Critiques I'd most like to hear: (a) the iid CI assumption (Lenz claims cluster around topics and news events, so Wilson is probably optimistic), (b) ordinal-α vs alternatives for a 4-class ordered scale, (c) forced-choice vs allowing Abstain.
Permanent archive: https://doi.org/10.5281/zenodo.20344847
looking at the claims i would say 5 humans would disagree even more than the llms
some of the claims where llms disagree:
"On May 18, 2026, Ukraine carried out a drone attack on Moscow, Russia."
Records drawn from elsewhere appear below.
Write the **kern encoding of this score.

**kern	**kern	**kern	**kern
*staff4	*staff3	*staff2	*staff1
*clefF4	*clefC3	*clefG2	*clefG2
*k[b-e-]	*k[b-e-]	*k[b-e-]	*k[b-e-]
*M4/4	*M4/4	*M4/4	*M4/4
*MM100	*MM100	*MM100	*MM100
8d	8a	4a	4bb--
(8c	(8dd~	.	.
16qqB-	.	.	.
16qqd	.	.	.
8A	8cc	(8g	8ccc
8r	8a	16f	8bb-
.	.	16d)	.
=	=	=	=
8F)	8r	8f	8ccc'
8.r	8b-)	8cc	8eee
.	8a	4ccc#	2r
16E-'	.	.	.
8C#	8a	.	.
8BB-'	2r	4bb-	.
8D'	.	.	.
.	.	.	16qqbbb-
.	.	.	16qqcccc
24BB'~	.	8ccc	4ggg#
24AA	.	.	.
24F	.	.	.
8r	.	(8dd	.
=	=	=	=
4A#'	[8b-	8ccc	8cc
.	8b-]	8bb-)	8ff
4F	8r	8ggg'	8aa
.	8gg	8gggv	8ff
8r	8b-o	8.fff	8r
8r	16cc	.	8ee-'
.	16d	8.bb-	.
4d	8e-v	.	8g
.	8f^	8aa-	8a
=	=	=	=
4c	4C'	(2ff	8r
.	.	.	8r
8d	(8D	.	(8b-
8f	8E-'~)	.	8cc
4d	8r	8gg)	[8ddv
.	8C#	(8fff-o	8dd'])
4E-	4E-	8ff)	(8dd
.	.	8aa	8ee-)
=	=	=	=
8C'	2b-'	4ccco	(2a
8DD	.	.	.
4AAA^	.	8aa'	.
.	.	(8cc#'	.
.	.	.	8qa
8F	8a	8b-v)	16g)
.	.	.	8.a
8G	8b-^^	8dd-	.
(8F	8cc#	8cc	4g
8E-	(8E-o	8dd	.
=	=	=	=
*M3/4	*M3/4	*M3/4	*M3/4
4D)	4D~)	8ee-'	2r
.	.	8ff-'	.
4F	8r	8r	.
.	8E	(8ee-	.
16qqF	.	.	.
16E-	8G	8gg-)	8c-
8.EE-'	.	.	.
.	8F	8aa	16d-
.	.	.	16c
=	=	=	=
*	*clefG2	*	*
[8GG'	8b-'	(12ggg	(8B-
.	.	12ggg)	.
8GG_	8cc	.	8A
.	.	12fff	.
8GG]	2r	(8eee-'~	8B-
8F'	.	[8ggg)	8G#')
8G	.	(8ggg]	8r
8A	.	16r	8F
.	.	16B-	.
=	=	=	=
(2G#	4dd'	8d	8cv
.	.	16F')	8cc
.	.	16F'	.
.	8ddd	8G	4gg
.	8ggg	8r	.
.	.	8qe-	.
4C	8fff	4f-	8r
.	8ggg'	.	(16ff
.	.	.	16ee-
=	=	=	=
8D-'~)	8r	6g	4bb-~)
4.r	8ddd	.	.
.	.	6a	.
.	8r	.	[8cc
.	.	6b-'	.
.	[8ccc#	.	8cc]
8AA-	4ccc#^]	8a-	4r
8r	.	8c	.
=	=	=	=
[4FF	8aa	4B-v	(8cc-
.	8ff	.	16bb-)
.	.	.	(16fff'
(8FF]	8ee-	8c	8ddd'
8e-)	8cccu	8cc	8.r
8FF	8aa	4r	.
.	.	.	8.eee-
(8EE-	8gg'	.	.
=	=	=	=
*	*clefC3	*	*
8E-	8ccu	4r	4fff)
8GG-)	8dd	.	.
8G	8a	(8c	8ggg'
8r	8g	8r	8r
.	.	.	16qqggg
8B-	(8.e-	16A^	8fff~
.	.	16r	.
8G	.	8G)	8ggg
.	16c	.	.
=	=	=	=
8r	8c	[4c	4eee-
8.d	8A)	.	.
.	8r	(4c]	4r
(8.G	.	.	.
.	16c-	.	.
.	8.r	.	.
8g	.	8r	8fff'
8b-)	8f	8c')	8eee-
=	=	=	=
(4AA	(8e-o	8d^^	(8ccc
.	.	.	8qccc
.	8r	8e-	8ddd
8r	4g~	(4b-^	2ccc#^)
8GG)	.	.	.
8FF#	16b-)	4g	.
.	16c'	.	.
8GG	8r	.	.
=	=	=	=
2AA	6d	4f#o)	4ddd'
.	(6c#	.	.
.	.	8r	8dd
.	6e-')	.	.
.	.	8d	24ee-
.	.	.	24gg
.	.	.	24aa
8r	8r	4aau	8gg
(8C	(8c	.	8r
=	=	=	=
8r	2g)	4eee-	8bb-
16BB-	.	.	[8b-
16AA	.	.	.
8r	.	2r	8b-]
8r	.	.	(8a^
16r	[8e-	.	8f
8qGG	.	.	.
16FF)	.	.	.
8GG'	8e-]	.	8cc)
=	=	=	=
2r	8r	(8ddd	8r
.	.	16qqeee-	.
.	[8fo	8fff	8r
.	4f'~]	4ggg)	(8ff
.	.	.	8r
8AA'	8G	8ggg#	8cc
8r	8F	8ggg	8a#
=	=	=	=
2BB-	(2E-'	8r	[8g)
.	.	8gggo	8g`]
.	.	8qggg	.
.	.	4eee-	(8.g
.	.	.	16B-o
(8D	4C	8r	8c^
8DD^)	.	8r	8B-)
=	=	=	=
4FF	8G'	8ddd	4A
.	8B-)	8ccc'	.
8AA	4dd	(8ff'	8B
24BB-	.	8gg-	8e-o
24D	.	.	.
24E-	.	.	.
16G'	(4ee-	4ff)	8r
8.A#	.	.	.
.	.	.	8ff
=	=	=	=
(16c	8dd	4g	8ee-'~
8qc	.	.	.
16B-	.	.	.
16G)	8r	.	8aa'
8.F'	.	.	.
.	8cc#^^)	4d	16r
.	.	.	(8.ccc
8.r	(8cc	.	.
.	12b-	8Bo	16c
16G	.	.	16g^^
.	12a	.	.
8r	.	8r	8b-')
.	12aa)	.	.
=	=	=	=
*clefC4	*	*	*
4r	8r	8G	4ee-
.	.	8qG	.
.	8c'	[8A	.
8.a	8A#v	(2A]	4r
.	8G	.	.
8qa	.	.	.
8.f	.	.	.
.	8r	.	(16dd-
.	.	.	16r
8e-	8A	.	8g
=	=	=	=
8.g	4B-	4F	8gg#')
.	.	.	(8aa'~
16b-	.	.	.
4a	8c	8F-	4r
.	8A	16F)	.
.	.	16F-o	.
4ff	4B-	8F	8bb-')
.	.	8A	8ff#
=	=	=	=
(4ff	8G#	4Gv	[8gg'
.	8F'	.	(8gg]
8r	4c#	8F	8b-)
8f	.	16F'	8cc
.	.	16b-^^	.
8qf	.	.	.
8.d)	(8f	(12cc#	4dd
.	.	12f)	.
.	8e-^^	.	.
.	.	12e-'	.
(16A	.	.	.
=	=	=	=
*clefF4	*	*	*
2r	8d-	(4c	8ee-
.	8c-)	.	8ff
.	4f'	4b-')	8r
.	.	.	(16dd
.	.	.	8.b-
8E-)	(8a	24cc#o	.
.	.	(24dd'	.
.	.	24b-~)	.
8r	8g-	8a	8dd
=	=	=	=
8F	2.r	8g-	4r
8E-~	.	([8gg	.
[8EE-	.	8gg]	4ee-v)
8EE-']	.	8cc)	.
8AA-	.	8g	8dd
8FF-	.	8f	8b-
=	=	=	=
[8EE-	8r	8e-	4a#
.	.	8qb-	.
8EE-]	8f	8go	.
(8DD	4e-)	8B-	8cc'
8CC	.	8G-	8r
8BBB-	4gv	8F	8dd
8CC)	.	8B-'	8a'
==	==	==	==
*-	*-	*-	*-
"The slogan "Simon Go Back" was chanted in opposition to the Simon Commission in British India (1928–1930)."
"Neptune Deep will start delivering natural gas in 2027."
"A hotel villa in Kyrgyzstan displayed a sign stating 'no Jews, no dogs'."
"Donald Trump said that an attack on Iran was postponed at the request of Gulf allies."
(Brought to you by) Lenz...? a crummy commercial...?
...son of a bitch
Recently, in May 2026, I asked ChatGPT 5.5 High to search for flights to a certain city that has recently had a new airport since like December 2025
It said the airport code didn't exist
I mean, I get the "knowledge cut off date" and whatnot, but for that sort of thing, you'd think they'd check live information before gaslighting the user, specially since it's a "live" task anyway.
Take my job please.
I think ppl only care about how Claude or codex does.
Given that models are fundamentally incapable of comprehending what truths or falsehoods are beyond their location in their self made representational space, it's actually pretty impressive that they managed to make it not a cointoss. That 17% right there is thousands of man-hours poured over making the word vomiting process slightly closer to whatever their little ports say is happening in reality.